Bdaily spoke to Emma Robinson, the founder and managing director, to find out why she feels that despite the current climate, the appetite for excellence still dominates UK manufacturing.
The British manufacturing industry faced a number of significant challenges way before the current coronavirus crisis struck. Uncertainty around Brexit had adverse effect in many areas while the 2007 credit crunch brought a significant loss in confidence among banks and other lenders. Meanwhile, overseas competitors offered cheaper alternatives to British-made goods, leaving many UK manufacturers in a precarious position.
But while confidence in the manufacturing sector was depleted, the capability – and appetite for success – are still very much evident in the UK.

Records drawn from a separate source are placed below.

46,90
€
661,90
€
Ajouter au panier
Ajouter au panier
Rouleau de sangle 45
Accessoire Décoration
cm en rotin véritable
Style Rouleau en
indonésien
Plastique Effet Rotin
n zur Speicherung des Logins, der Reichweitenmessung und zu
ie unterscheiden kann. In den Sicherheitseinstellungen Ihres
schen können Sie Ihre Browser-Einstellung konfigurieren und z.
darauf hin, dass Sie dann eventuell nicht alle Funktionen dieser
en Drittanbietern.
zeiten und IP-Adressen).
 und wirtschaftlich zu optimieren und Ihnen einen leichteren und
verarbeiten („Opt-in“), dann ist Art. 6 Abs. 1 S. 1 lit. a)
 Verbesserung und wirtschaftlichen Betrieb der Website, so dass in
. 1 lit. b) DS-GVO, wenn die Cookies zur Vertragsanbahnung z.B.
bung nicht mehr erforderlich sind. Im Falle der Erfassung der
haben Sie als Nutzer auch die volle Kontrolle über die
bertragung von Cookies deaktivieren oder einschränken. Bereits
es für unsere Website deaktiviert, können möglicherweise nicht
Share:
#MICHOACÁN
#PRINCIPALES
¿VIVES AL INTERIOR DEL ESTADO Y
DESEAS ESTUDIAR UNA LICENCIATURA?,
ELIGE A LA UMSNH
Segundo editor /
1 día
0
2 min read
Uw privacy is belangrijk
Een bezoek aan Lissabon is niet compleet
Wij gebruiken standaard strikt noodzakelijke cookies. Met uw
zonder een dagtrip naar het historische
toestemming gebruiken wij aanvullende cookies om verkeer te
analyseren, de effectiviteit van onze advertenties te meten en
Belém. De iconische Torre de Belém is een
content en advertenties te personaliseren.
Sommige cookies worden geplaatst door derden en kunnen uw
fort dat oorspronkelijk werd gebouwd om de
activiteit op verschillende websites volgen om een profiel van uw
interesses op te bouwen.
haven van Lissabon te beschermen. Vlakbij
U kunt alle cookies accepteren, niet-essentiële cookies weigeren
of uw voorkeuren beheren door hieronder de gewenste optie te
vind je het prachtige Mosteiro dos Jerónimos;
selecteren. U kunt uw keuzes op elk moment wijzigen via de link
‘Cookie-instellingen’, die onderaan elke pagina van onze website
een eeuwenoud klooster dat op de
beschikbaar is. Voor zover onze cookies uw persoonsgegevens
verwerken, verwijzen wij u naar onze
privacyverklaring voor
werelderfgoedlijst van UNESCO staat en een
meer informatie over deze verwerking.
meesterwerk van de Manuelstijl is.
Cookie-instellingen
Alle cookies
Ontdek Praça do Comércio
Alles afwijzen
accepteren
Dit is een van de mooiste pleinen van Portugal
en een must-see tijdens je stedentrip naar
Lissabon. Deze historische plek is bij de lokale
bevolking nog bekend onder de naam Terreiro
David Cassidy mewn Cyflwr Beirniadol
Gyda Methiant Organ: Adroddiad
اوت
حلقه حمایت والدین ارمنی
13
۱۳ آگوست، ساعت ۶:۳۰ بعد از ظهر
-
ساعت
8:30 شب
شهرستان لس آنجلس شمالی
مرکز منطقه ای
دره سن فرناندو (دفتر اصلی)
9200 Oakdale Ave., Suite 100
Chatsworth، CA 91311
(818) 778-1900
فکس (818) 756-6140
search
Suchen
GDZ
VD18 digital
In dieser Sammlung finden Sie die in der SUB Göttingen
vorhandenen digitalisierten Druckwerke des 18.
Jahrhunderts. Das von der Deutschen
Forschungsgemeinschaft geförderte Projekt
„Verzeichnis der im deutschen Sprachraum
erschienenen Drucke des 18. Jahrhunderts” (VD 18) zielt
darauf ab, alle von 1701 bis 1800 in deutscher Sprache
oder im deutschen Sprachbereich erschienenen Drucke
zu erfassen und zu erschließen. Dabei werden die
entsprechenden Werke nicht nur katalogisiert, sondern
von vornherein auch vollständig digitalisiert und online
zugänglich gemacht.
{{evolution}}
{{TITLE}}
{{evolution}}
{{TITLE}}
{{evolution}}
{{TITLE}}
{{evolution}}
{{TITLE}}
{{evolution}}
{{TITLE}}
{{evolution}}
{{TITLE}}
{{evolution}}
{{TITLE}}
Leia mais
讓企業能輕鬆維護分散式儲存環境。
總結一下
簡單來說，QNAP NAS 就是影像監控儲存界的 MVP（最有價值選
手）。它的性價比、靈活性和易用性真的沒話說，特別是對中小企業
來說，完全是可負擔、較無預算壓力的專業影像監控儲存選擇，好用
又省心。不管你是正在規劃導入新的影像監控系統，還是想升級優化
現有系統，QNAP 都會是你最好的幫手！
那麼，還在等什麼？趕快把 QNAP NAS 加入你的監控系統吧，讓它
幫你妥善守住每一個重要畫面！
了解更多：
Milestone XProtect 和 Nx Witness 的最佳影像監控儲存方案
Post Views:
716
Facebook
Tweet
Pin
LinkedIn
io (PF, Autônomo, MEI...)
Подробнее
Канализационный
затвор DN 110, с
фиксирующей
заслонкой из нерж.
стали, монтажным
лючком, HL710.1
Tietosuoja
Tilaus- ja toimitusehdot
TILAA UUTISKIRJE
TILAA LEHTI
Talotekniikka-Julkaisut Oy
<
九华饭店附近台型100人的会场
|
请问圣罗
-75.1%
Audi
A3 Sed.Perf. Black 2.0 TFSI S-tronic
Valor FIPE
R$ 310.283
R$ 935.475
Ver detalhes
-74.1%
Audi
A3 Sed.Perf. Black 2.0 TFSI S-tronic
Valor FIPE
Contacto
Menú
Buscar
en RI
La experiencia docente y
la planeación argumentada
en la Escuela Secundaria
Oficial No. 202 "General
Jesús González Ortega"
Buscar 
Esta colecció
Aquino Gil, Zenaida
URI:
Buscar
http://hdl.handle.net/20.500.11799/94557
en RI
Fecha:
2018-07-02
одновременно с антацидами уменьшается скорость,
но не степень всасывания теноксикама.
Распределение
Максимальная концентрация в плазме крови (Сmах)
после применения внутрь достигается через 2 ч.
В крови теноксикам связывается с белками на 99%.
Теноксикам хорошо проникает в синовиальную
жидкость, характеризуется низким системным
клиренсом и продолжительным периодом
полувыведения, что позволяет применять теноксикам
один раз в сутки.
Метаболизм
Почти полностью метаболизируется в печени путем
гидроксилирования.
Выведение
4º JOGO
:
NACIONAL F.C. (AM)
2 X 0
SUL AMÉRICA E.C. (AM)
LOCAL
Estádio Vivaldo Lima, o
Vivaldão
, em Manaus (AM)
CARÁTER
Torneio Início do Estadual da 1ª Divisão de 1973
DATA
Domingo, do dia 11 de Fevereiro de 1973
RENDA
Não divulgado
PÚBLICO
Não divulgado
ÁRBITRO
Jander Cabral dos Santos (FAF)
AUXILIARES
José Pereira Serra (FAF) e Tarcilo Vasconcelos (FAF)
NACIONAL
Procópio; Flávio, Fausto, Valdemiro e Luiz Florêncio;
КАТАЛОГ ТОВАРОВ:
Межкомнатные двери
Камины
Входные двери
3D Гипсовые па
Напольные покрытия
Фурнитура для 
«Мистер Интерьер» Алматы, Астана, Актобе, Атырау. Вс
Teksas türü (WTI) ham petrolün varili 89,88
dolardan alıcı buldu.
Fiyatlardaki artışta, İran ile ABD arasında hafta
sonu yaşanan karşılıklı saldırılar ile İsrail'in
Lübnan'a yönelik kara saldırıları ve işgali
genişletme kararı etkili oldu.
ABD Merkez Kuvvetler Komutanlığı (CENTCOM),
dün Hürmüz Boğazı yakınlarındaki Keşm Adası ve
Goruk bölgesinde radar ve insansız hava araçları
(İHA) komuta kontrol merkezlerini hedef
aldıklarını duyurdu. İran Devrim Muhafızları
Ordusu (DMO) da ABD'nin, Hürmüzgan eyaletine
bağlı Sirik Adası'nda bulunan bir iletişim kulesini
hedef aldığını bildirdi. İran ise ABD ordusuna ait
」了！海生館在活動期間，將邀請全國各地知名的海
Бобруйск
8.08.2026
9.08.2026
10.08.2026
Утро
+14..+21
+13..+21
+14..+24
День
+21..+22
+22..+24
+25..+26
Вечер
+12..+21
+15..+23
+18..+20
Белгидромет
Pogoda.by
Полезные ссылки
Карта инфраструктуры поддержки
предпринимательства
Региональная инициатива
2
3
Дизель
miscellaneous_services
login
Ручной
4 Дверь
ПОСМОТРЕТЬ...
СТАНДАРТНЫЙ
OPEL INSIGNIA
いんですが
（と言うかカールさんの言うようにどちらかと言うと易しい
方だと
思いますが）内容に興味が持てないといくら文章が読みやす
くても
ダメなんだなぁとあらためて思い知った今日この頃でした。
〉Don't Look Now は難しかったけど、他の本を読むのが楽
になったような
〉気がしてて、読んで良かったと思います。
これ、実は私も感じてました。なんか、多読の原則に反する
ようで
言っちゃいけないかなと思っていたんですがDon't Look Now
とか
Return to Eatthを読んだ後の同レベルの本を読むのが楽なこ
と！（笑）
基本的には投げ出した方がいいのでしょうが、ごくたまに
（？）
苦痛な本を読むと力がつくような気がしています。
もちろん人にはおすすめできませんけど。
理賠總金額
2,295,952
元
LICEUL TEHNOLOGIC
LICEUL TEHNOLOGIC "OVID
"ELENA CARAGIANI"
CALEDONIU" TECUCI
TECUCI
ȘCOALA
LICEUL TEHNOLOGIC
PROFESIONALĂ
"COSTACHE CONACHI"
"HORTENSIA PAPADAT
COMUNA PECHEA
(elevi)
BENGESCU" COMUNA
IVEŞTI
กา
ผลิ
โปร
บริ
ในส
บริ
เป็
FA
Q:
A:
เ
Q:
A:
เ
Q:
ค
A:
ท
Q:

Quality is at the very heart of the British manufacturing industry. Britain has, and always will be, associated with excellence in both design and production. While it has not always necessarily been the cheapest option, we are now likely to see a backlash against cheap overseas alternatives – certainly in China but, as a result of Brexit, elsewhere as well.
We have seen that seeking a cheaper alternative in the Far East is not always the best long-term solution.
Becoming more self-reliant can only contribute to a stronger UK economy and would have helped alleviate recent scenes when shelves were emptied of cheap paracetamol manufactured abroad. Home produced products would have been far easier to replace swiftly.
Not only that, in the UK we have a huge amount of expertise in key sectors. We lead the way in food production, building materials and textiles to name but a few. That’s not to say that areas don’t exist where we could do better. There are lessons to be learned from our overseas competitors in areas such as innovation, supply chain management and automation. Bringing in talent from overseas to teach us how to innovate in other sectors could be an option, to enable us to learn from other nations and encouraging back lost talent.
What impact will the coronavirus pandemic have?
The coronavirus crisis, hot on the heels of Brexit, will be a massive turning point for the UK economy. Becoming more self-sufficient as a nation must now be top of the Government agenda once we are on the other side of this pandemic.
On a global scale, everyone is going to need a post coronavirus plan – the business world will simply not be the same. The difference between this and Brexit is that we had time to plan for the latter; this epidemic has hit everyone quicker than could have been predicted.
The good news is that we are now all used to planning and working out a worst-case scenario platform. Being reactive and executing a robust plan will be vitally important. One thing that has been both endearing and encouraging is to witness communities coming together over the past few weeks – and this includes the business community, where firms have come together to forge solutions to problems that may otherwise have appeared unsurmountable.
I speak to many business leaders who are now seriously considering historical actions and the repercussions of sending manufacturing overseas. A once opportune, cheaper, quicker way of working post-Brexit may now prove to be an expensive, poor quality, logistical and administrative nightmare.
What advice would you give to a business looking to begin or strengthen its UK manufacturing capabilities?
Invest in talent – strong leadership is the key to all business success. Businesses fail under poor leadership. Having the right leadership team in place is incredibly important, these are uncertain times and we all need a leader who is capable of rebuilding and creating new revenue growth streams.